◆ **PROBLEM STATEMENT**
Because the pictures are not wanted, give back only the exact text of every entry below.
RECORDS PROVIDED Block Start
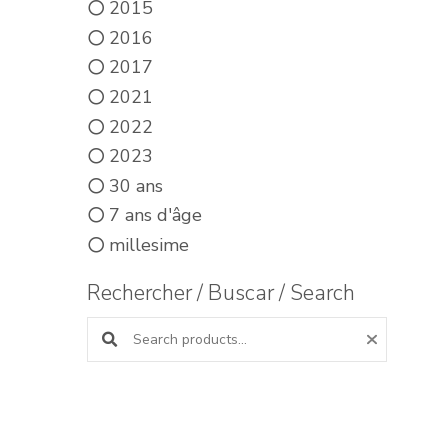
2015
2016
2017
2021
2022
2023
30 ans
7 ans d'âge
millesime
Rechercher / Buscar / Search
Search products:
RECORDS PROVIDED Block End
◆ **ANSWER SECTION**
2015
2016
2017
2021
2022
2023
30 ans
7 ans d'âge
millesime
Rechercher / Buscar / Search
Search products:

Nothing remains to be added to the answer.